Traffic is moderately heavy as I speed down the freeway, my eyes darting from the road ahead to the screen in the middle of my dashboard.
My task seems relatively simple: just find the address of a restaurant stored in my car’s navigation system and set is as my destination. But before I realize what’s happening, I’m about to slam into the car ahead. It’s a good thing it’s only a digital image on a virtual reality screen or I might be calling for a tow truck or worse, an ambulance.
Such a scenario shows just how dangerous the growing number of video screens in vehicles can be. Taken to its logical conclusion, automakers should be taking navigation systems out of cars.
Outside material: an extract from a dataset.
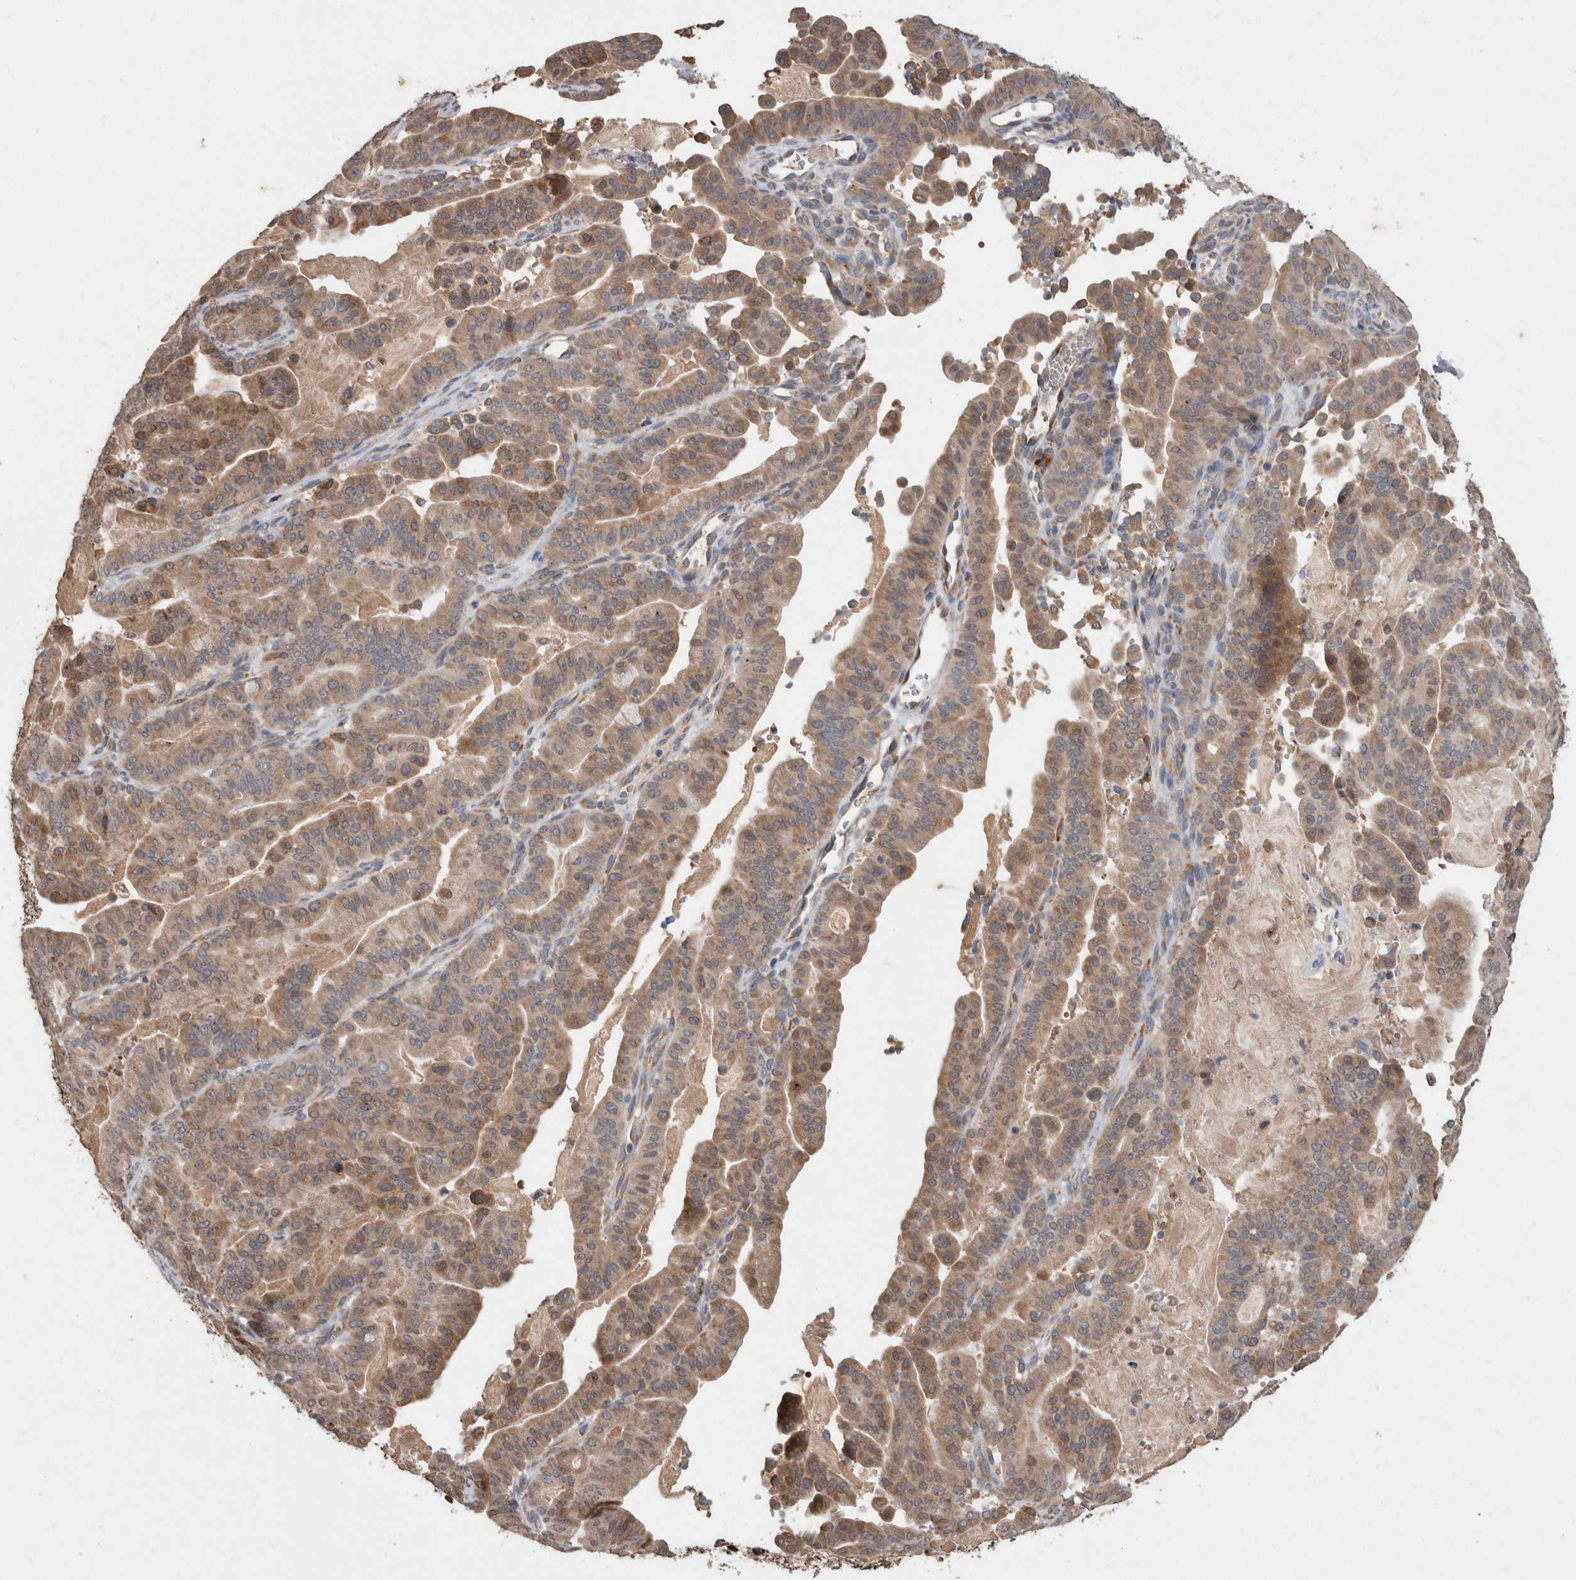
{"staining": {"intensity": "moderate", "quantity": ">75%", "location": "cytoplasmic/membranous"}, "tissue": "pancreatic cancer", "cell_type": "Tumor cells", "image_type": "cancer", "snomed": [{"axis": "morphology", "description": "Adenocarcinoma, NOS"}, {"axis": "topography", "description": "Pancreas"}], "caption": "Pancreatic cancer (adenocarcinoma) stained for a protein (brown) exhibits moderate cytoplasmic/membranous positive staining in approximately >75% of tumor cells.", "gene": "ADGRL3", "patient": {"sex": "male", "age": 63}}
Precisely the opposite is happening of course, as they are are very profitable options.
A recent conference focused on the dangers of using cellphones to send text messages while driving. And there’s evidence that to simply make phone calls while you’re behind the wheel is the equivalent of drunk driving. But with the automobile becoming more and more the mobile equivalent of your living room or office there are plenty of other potential distractions that could lead to serious problems as well.
Which technology simply doesn’t belong? And how do you make seemingly mundane tasks, like finding a song on your car’s audio system, safer? That’s the goal of Ford Motor Company’s Human Machine Interface Verification Laboratory, otherwise known as the Distraction Lab.